What issue(s) do you feel most strongly about in this presidential election and why?

“Climate change. We have one candidate who doesn’t even believe climate change is a real thing, despite common consensus from scientists who study climate for a living. We need candidates who will take this issue seriously because we are already seeing the impacts of climate change across the globe and we need to act now to prevent the worst possible scenario, such as wars over food and resources, floods that evict large amounts of people from their homes, and more superstorms, which we’ve already seen.

– Samantha Colombo ’17


“Police brutality, because it’s a major problem within our country and needs to be handled accordingly.”

– Emily Weaver ’18


“Healthcare and taxes, because I feel like they are the most important topics for all citizens.”

– Corinne Donohue ’18


“Health and education are near and dear to my heart, but I don’t know that either candidate represents my core ideals on these two topics. Some things will stand the test of time and legislation, so I don’t see the need  to try and amend it through my choice of political candidate.”

– Josias De Peña ’18


“Education, because it is what impacts me the most right now. I see how messed up our education system has become. I believe this is an important issue because we need to educate today’s youth to become tomorrow’s leaders.”

– Kayhla Waters ’18


“The improvement of the economy and the improvement of foreign relations. Senator Clinton claims to desire the implementation of certain economic plans that Senator Bernie Sanders presented, whereas Trump’s economic strategy seems to have the potential to be highly detrimental, and I don’t believe either
candidate has been pressured to speak on their plans adequately enough. As for foreign relations, I get the vibe that both candidates are more fixated on war and competition than they are peace, so I’d love to have them discuss why that is.”

– Kyle Bernadyn ’18


“Climate change cannot be ignored or denied as fact. The science is jarring, and for any candidate to claim climate change is a hoax shows they are simply denying the facts presented before them. About half of  Republican candidates dispute the existence of human-caused climate change, while all three Democratic candidates have acknowledged the urgent need to address the issues at the forefront of the matter such as carbon emissions, deforestation, and an increase in global temperatures. With President Obama’s direction, the United States has done more to combat climate change than ever before, and the turnout of this election will determine if the effort to save the planet continues.”

– Steven Gosch ’19


“Women’s rights and education.

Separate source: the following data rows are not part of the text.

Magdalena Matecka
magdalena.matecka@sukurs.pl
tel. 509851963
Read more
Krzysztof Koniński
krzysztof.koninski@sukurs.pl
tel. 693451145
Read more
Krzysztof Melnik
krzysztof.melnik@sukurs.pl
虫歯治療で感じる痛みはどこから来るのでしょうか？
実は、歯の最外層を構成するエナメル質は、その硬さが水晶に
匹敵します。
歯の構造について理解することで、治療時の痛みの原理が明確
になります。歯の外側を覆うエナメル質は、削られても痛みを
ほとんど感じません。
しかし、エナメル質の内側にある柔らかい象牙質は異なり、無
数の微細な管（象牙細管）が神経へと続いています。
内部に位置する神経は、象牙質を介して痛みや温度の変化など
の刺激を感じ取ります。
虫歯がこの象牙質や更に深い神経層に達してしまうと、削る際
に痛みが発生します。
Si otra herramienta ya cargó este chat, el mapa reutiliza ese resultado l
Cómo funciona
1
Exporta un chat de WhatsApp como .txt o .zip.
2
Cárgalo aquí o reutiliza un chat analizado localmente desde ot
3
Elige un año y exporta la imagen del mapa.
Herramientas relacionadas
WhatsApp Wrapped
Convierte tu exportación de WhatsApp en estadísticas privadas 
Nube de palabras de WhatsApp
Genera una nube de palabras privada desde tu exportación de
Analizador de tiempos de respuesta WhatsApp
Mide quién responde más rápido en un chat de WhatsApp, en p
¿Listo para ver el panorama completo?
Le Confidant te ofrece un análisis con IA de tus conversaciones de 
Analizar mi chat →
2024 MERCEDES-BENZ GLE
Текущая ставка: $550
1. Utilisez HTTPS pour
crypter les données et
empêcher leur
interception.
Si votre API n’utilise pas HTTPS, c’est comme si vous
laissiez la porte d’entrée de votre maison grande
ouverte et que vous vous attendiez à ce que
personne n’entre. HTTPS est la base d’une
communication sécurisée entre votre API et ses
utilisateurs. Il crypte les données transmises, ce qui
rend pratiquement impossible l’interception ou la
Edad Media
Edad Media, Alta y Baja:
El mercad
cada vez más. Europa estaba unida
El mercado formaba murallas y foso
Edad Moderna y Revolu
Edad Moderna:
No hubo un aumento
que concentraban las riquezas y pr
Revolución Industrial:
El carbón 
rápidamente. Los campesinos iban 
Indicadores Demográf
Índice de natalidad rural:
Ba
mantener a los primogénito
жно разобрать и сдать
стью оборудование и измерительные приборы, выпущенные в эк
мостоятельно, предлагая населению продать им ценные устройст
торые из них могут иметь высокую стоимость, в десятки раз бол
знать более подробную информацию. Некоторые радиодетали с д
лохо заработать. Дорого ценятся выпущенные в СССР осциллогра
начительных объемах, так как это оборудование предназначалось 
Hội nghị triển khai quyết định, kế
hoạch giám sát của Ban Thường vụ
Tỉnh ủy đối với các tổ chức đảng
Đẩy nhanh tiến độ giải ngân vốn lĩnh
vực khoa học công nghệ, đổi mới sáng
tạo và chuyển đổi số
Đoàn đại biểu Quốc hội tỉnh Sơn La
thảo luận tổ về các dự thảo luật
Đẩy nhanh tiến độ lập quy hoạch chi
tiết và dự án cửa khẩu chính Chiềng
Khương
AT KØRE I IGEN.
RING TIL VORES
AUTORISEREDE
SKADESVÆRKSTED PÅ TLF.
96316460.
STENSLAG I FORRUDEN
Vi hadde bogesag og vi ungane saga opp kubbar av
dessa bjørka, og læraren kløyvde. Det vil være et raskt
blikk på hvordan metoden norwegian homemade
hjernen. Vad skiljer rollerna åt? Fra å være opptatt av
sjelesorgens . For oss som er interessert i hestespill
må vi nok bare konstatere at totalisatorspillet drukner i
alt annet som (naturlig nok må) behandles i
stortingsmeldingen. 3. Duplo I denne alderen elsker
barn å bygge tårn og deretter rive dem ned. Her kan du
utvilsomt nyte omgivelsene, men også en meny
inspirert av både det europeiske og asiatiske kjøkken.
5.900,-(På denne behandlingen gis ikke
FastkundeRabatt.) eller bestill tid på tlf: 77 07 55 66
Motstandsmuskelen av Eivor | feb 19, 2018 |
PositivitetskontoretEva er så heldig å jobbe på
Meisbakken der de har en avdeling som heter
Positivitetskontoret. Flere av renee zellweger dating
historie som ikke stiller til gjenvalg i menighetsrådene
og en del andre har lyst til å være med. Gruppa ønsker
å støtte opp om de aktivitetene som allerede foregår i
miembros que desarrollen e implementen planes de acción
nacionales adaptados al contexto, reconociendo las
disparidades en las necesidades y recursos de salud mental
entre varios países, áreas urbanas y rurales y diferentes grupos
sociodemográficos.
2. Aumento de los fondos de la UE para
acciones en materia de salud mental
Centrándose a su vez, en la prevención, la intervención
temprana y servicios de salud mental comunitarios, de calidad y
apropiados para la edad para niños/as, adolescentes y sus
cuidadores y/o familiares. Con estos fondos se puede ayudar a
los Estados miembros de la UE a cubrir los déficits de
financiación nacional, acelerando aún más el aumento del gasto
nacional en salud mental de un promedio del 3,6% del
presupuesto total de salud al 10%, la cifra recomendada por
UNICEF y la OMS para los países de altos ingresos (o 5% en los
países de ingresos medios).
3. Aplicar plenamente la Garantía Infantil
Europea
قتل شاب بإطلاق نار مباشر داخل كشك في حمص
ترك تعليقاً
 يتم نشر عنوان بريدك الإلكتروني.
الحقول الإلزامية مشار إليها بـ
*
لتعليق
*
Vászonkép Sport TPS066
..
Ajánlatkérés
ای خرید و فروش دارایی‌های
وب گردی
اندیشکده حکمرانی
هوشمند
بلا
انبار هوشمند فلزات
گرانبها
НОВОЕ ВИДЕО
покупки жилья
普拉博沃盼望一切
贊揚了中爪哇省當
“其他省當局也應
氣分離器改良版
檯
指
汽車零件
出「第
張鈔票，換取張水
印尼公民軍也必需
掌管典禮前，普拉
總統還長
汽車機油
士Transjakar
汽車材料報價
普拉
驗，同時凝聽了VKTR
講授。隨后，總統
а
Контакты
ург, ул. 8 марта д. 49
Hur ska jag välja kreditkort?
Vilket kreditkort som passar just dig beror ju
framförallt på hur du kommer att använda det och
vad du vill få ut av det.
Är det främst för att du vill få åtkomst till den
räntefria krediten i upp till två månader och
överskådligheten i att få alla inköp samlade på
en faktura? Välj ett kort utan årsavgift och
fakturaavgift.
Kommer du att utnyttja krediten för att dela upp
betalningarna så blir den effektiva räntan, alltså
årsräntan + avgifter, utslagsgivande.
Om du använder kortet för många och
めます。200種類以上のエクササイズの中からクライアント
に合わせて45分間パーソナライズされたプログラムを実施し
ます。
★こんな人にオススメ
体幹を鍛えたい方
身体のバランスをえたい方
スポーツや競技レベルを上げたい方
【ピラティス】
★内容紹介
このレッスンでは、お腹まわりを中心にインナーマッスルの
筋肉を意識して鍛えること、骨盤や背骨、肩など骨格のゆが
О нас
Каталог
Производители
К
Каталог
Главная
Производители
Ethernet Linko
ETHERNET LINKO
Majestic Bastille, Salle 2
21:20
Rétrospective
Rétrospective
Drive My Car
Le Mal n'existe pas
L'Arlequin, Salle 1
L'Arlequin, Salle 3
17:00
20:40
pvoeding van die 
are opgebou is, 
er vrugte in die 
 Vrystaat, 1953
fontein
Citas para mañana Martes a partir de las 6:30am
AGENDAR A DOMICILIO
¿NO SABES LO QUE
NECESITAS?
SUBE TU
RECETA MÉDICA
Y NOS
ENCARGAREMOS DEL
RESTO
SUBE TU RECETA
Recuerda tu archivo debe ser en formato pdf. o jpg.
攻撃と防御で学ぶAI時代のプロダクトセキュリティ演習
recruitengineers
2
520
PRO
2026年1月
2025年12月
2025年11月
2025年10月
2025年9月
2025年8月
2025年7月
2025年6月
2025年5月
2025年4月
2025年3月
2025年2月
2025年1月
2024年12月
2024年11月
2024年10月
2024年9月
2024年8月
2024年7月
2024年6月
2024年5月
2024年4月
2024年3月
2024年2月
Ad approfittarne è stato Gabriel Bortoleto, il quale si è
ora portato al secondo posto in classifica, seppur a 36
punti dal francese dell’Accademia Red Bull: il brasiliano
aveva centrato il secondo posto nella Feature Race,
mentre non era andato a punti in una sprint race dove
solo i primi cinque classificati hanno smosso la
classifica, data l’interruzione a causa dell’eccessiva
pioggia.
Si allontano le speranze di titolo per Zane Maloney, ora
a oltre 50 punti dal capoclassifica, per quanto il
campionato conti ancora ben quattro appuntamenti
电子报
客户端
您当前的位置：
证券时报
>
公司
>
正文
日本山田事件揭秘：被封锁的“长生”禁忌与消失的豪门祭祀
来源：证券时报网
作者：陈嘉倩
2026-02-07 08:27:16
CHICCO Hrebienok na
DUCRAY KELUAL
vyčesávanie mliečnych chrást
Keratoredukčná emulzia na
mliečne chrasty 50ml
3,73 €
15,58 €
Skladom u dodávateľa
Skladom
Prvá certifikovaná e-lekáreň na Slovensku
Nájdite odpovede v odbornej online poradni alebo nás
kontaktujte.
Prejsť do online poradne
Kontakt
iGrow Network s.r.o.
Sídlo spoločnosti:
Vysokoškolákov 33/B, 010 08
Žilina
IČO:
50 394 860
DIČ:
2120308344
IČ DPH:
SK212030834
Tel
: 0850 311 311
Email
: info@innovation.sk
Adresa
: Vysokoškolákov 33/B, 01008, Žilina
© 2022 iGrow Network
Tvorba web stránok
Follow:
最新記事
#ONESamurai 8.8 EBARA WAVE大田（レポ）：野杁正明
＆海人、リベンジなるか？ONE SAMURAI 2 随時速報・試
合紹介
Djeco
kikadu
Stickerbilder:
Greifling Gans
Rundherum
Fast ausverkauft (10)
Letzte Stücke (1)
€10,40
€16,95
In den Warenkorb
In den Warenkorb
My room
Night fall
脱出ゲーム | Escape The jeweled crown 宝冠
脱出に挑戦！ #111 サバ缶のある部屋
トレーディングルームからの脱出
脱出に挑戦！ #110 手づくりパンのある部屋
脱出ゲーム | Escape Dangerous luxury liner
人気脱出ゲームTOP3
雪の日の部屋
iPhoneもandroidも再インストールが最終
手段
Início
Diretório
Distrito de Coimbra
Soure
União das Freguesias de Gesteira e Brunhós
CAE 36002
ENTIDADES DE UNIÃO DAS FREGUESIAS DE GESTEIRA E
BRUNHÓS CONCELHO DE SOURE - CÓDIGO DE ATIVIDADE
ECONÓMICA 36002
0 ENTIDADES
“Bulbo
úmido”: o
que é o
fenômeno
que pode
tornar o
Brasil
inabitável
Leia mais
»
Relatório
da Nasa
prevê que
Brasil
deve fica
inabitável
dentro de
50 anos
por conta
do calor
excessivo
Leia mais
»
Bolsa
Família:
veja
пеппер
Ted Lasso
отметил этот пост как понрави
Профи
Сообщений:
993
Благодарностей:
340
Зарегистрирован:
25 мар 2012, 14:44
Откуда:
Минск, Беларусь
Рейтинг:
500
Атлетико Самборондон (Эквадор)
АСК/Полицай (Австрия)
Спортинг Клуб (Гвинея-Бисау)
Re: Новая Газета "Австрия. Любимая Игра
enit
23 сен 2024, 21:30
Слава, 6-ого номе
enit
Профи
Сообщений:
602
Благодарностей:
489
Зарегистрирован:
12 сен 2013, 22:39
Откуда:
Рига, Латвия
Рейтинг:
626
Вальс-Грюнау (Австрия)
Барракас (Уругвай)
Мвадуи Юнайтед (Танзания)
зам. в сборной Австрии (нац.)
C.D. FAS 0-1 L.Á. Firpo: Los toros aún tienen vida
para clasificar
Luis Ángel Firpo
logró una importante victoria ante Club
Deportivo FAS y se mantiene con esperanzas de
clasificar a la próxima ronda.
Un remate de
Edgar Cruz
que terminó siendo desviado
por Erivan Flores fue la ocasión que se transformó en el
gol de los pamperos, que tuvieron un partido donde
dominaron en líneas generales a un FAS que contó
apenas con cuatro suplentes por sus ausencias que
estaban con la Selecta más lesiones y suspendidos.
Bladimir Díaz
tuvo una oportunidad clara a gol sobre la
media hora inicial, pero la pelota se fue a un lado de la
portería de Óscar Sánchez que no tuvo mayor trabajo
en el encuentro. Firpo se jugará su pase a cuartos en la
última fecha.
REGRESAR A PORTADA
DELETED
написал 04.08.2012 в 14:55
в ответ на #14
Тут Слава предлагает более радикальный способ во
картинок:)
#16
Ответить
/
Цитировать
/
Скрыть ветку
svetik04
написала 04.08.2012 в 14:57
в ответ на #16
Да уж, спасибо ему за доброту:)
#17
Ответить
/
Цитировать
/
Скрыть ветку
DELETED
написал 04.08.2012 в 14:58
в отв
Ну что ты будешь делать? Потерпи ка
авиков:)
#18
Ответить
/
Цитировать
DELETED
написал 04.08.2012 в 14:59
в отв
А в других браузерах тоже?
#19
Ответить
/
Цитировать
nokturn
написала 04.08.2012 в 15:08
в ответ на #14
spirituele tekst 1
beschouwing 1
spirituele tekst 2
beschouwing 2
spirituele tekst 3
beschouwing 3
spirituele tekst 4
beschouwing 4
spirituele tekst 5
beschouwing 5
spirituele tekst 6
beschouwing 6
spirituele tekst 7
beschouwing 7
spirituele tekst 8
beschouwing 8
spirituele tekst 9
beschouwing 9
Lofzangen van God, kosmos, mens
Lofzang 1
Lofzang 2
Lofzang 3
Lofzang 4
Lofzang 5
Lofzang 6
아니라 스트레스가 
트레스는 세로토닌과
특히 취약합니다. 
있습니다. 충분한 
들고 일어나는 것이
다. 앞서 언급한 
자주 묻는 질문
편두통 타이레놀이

As a woman, I’d like not only equality of genders, but also I’d like to receive the same amount of respect that men receive in the work place and in society overall. Education, especially for those who are less fortunate, is also important to me. The United States of America does not make education a priority or give its youth the opportunities necessary to be successful. I believe we need to fund afterschool programs and/or musical programs, not cut funding,  which is what has happened. At the end of the day, college is a goal for which everyone should have the opportunity to strive.”